成分A及びBを混合して混合物A−Bを形成させる。この混合物A−Bは次に第一の接合材料M1の表面に適用される。次に、第二の接合材料M2の表面を、その混合物A−Bと接触させる。最後に本接着剤が硬化される。成分A及びBの間の反応は、この2成分が混合させるとすぐに開始することは、当業者に明らかである。
【0057】
上記接合材料M1及び/又はM2は、物理的、化学的、及び/又は物理化学的方法により、特にプライマー又は接着促進剤組成物を適用する形で、前処理されてもよい。上記接合材料M1及びM2は、少なくとも混合物A−Bと接触する領域内においては、金属、ガラス、木、コンクリート、石、ポリマー類からなる群から選択される材料からなる。接合材料M1及びM2は同一又は異なる材料であることができる。
【0058】
本発明の別の態様は、2成分型反応性接着剤組成物を提供するためのキットである。このキットは、2つの区画(チャンバー)K1及びK2を含む。この区画K1は、上述した接着剤組成物の成分Aを含み、かつ前記区画K2は上述した接着剤の成分Bを含む。これらの区画は、ドラム缶、樽型容器、又はペール缶でありうる。これらの区画は、キットがサイド・バイ・サイドカートリッジ又はチューブ・イン・チューブ・カートリッジとなるように配置されることが好ましい。
【0059】
図1及び2は、そのような好ましいチューブ・イン・チューブ、又はサイド・バイ・サイドカートリッジ配置を概略的に示している。

**資料**
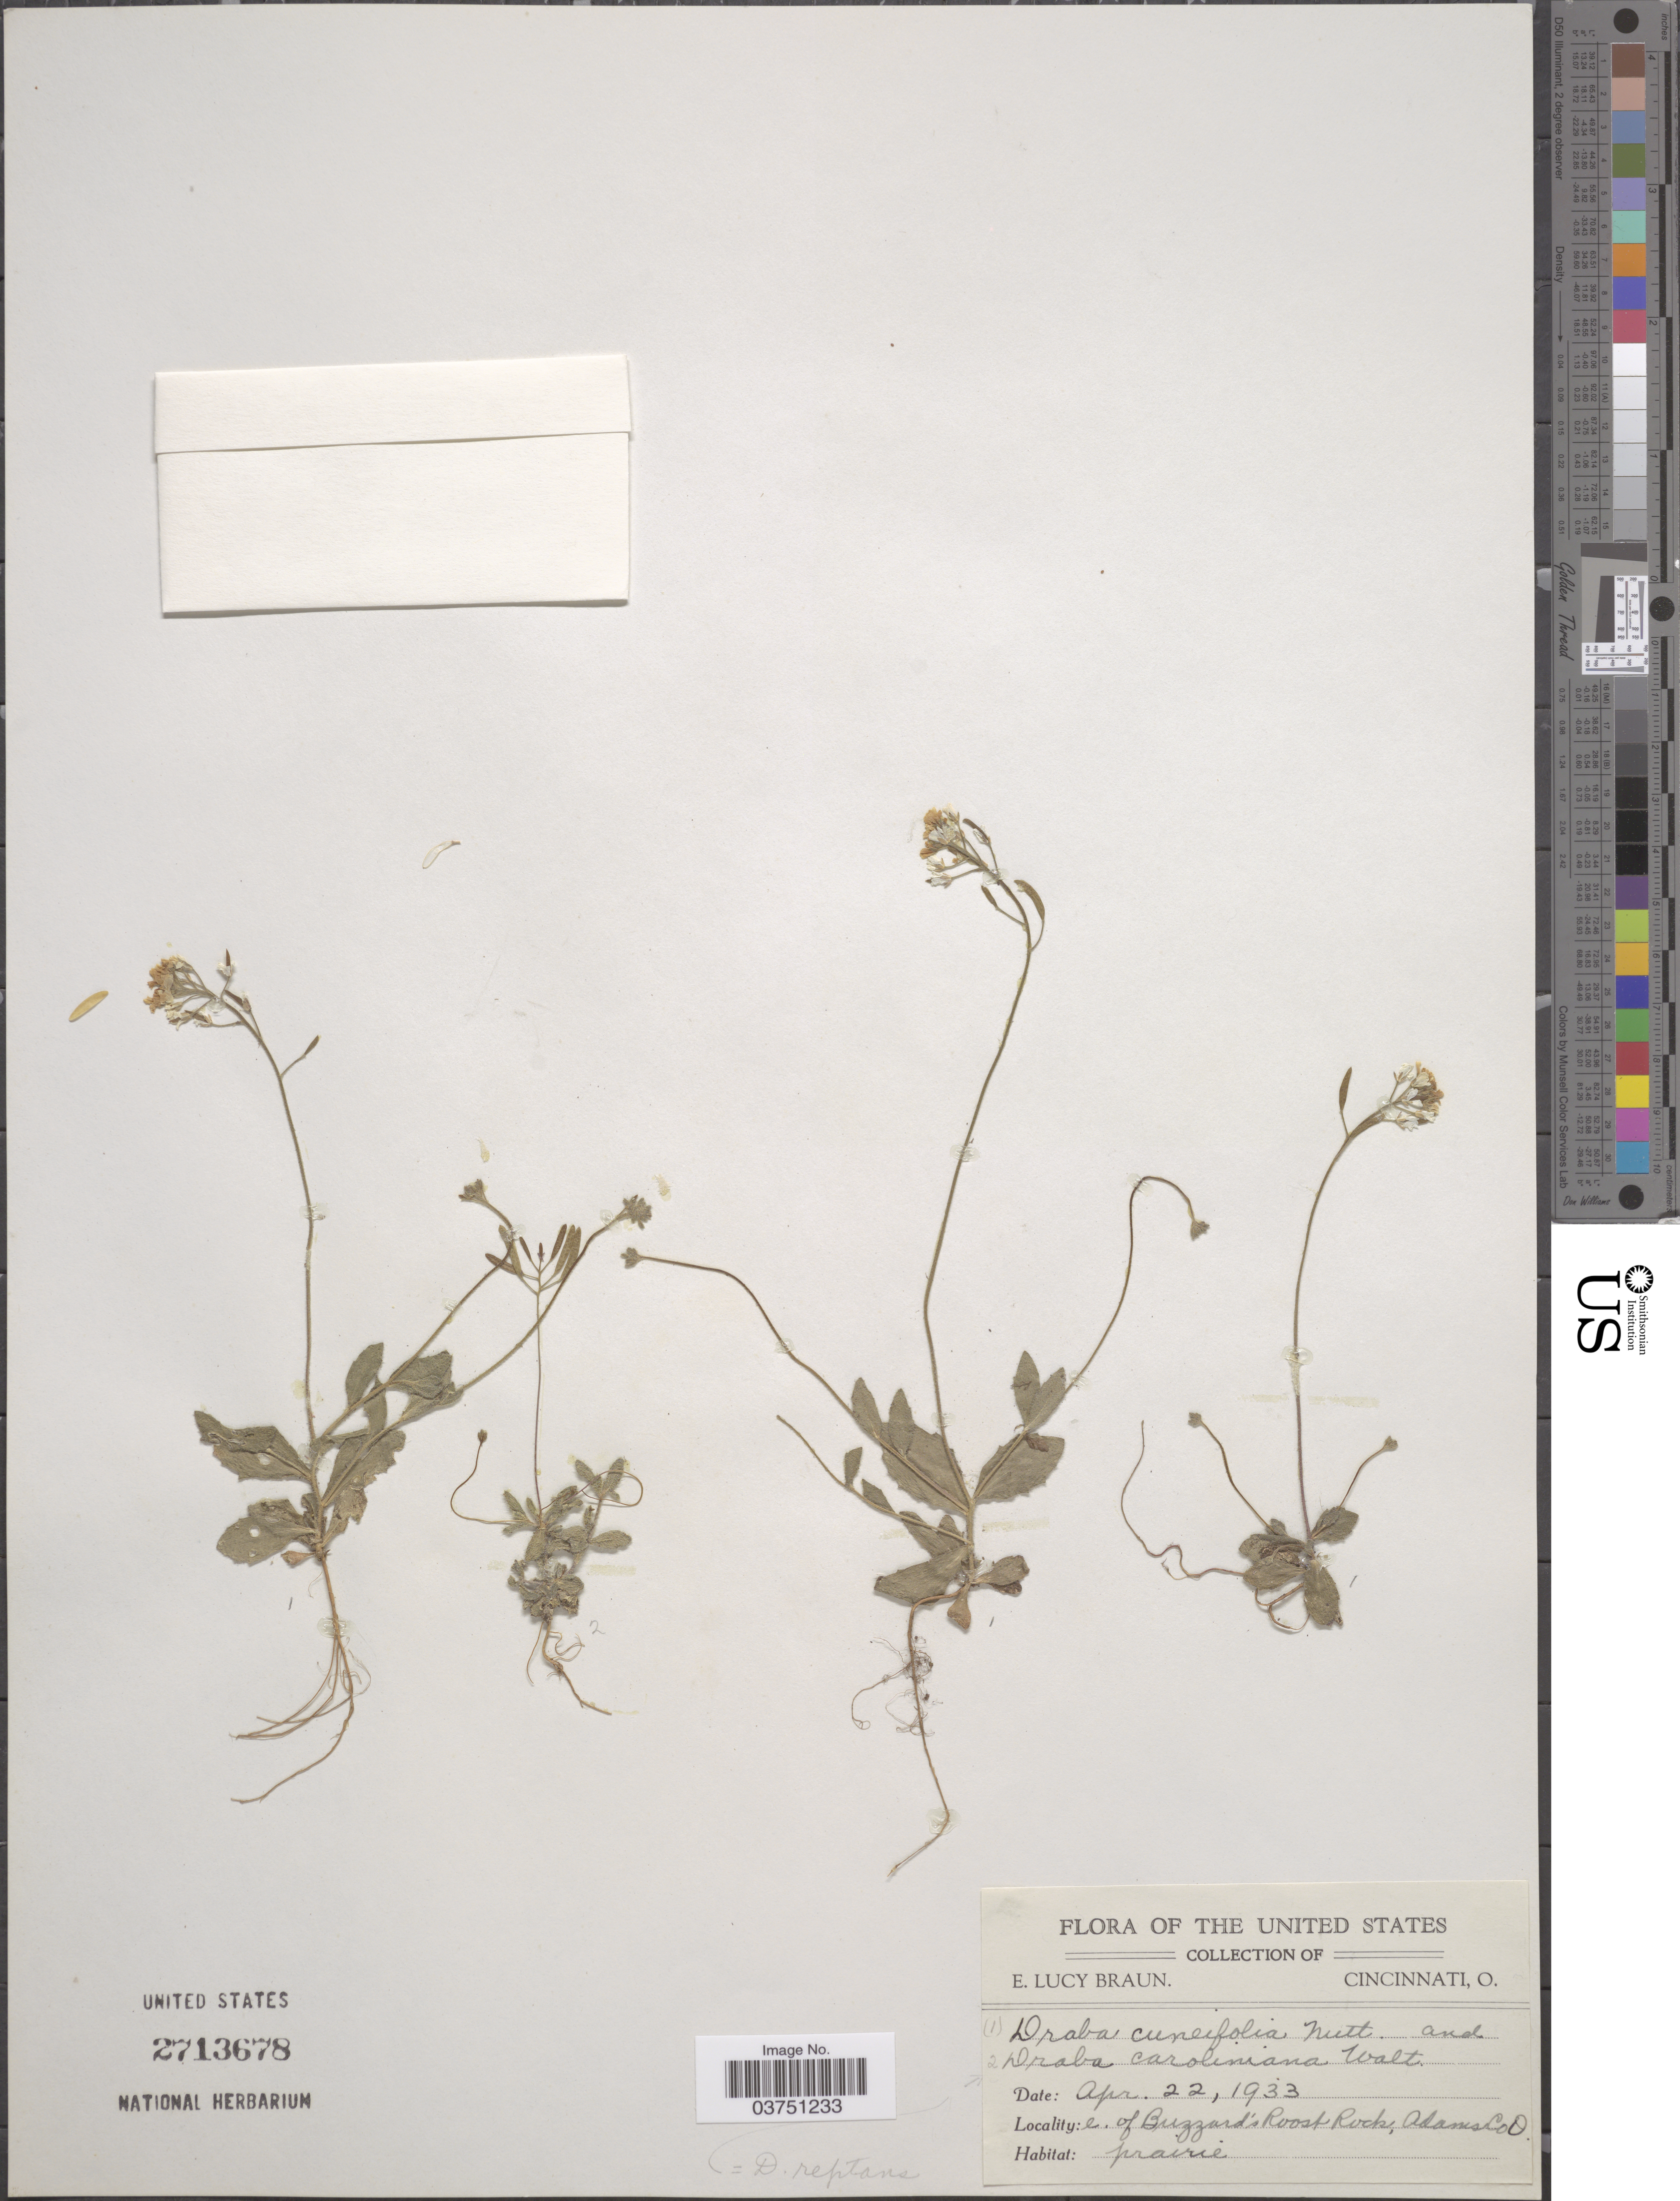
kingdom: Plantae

* * *

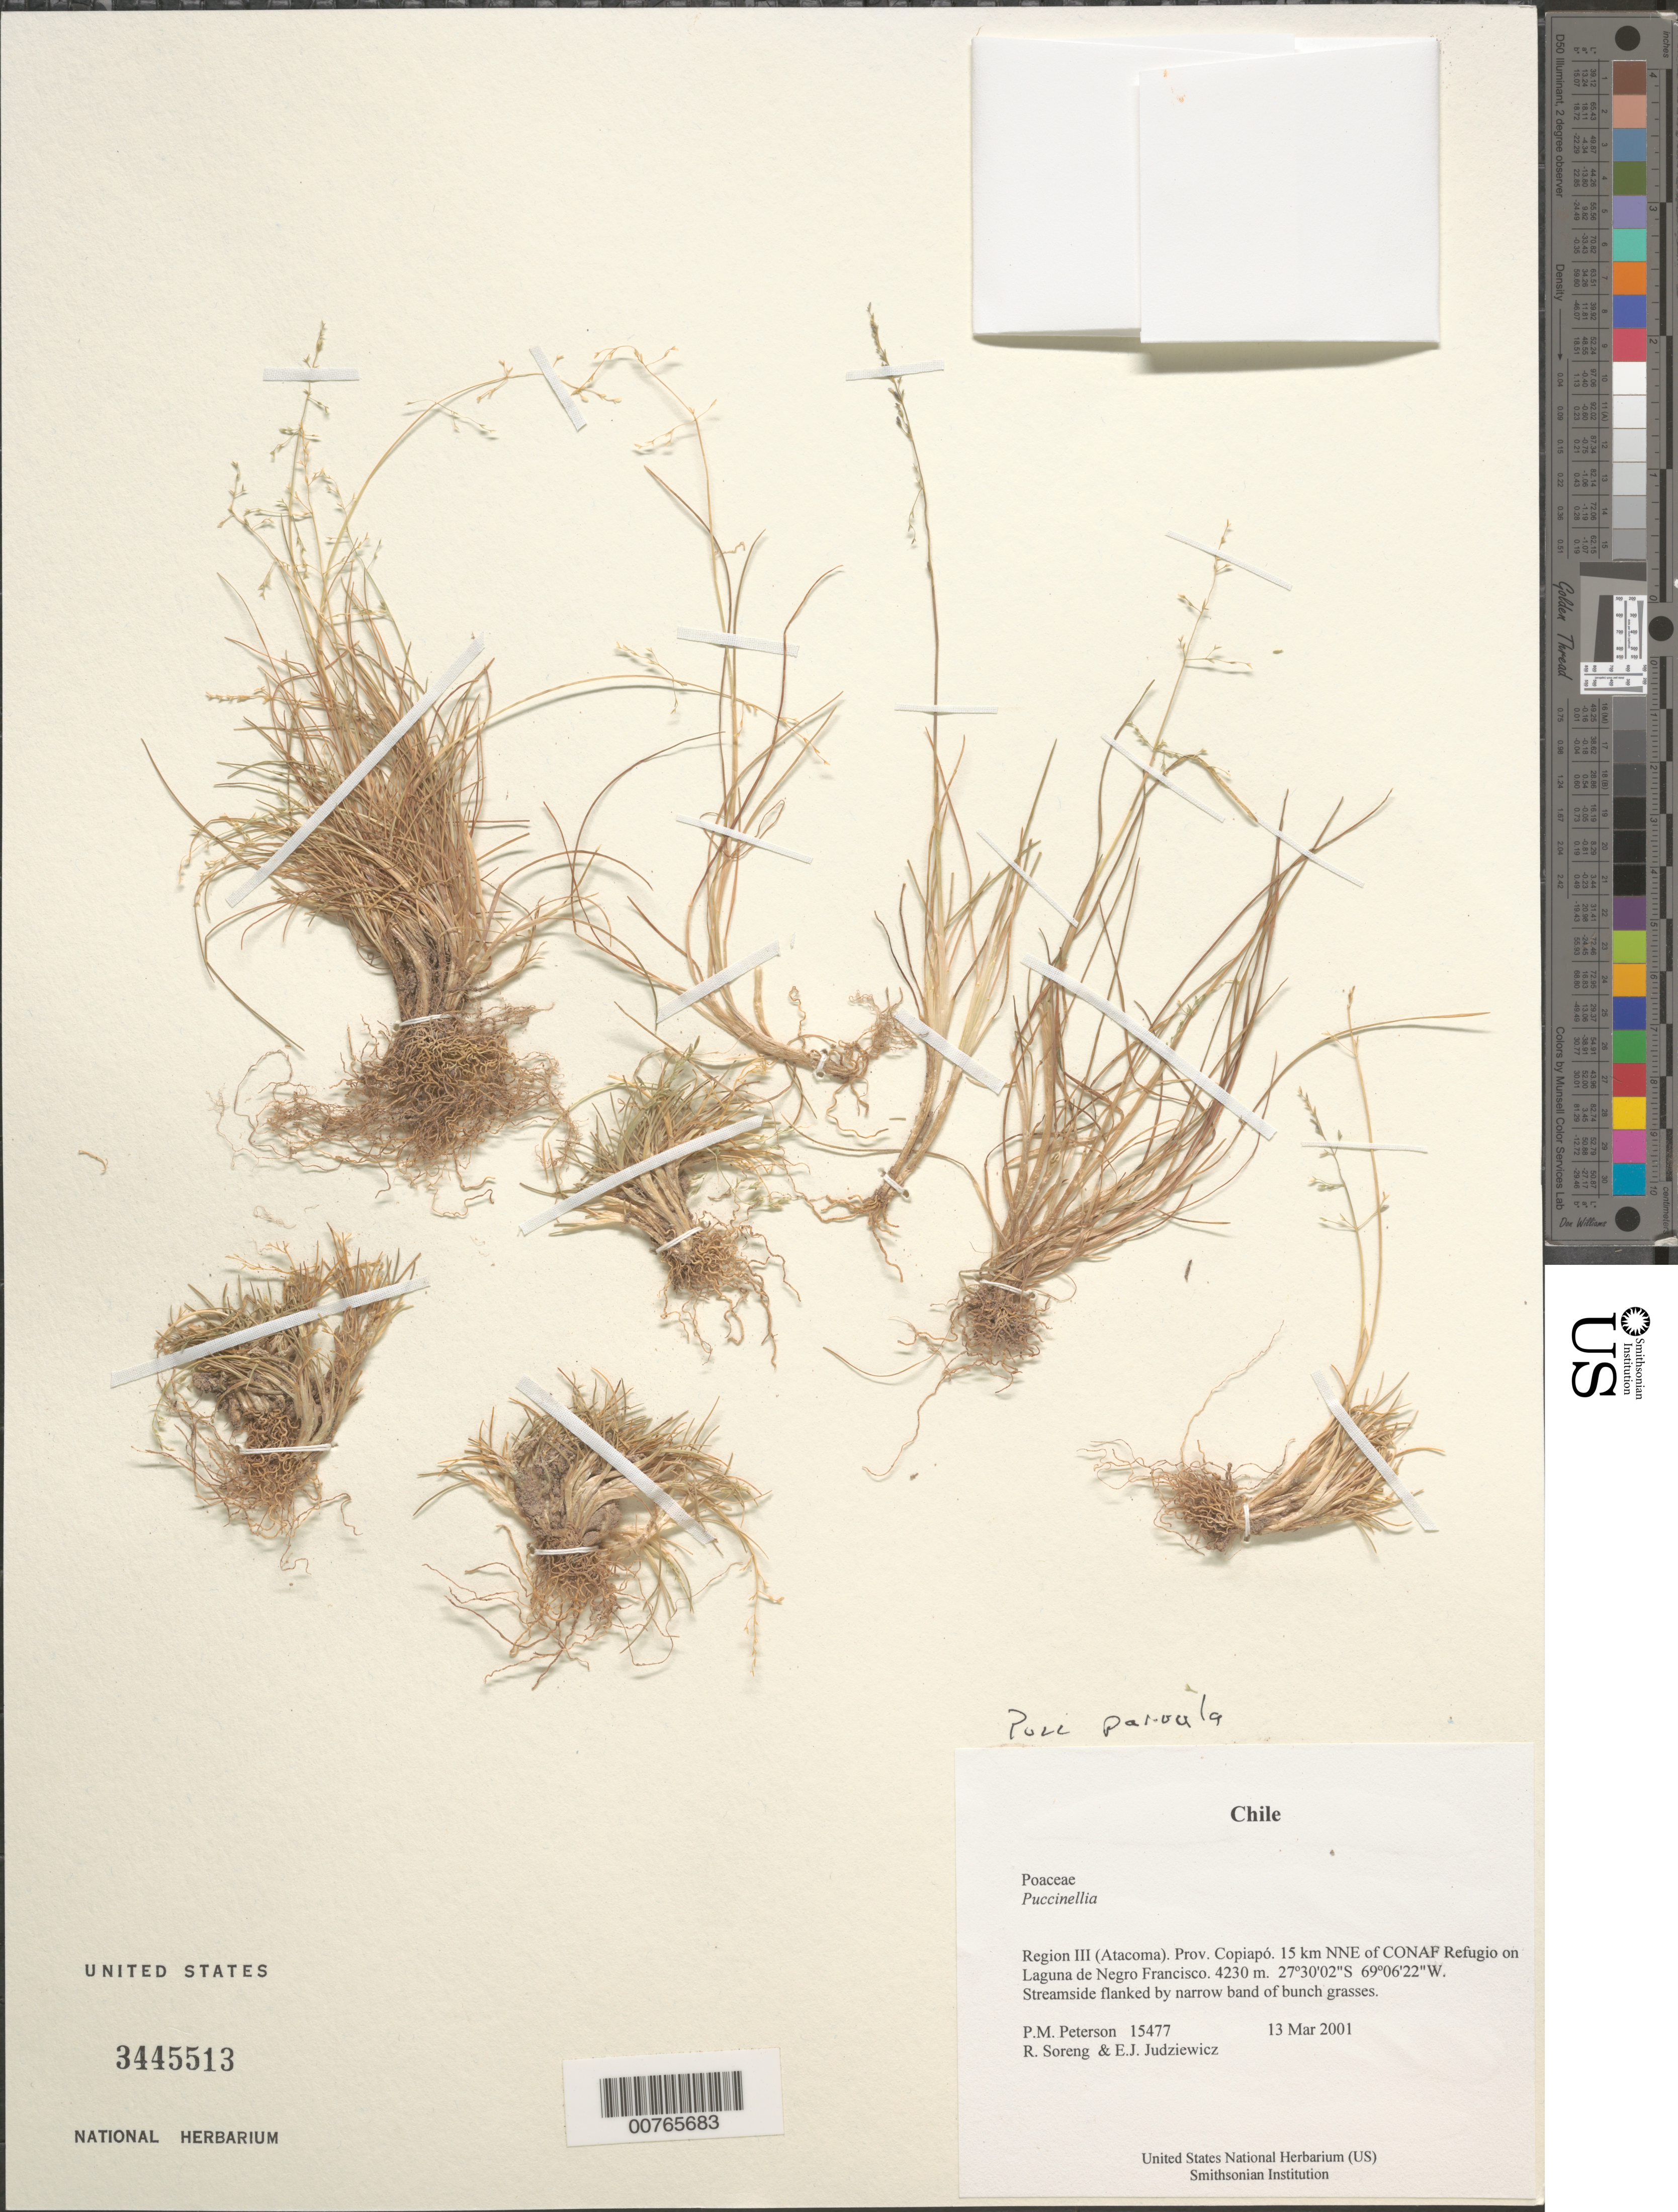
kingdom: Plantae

**取り組む課題**
(A) 接着剤組成物に関する抜粋において、接合材料M1及びM2が混合物A−Bと接触する領域で選択されうる材料を、すべて挙げてください。
(B) 接着剤組成物に関する抜粋の最後の文に続けて、同じ文体で本文を書き進めてください。

**解答**
(A) 金属、ガラス、木、コンクリート、石、ポリマー類

(B)
【0060】
図1はカートリッジを通る断面を示し、そして図2はカートリッジを通る縦の断面を概略的に示している。
【0061】
図1a)及び2a)中のチューブ・イン・チューブ配置において、内側チューブ4はチューブ・イン・チューブカートリッジ1の外側チューブ3によって取り囲まれている。チューブ3及び4は同心状に配置されていることが好ましい。内側チューブ4は区画K2を含むが、区画K1は内側チューブ及び外側チューブの間に配置されている。これらのチューブはそれぞれピストン5及びピストン6によって閉じられている。ピストン5は穴の開いた皿の形を有し、ピストン6は皿状である。
【0062】
図1b)及び2b)のサイド・バイ・サイドカートリッジ配置においては、区画K1及びK2を形成している2つのチューブ3’及び4’は、接触するほど近いか、接触しているか、又は連結されている。これらのチューブは皿状形であるピストン5及びピストン6によって閉じられている。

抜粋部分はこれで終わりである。